• _Source records_:

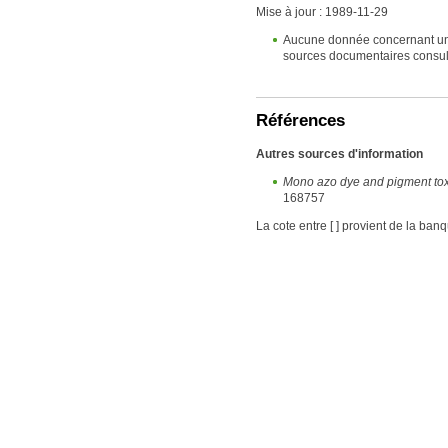
Mise à jour : 1989-11-29
Aucune donnée concernant un e
sources documentaires consul
Références
Autres sources d'information
Mono azo dye and pigment toxi
168757
La cote entre [ ] provient de la ban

• _Task to carry out_: Each line of the listing is to be retyped exactly, and its pictures are to be dropped.

• _Exercise response_:
Mise à jour : 1989-11-29
Aucune donnée concernant un e
sources documentaires consul
Références
Autres sources d'information
Mono azo dye and pigment toxi
168757
La cote entre [ ] provient de la ban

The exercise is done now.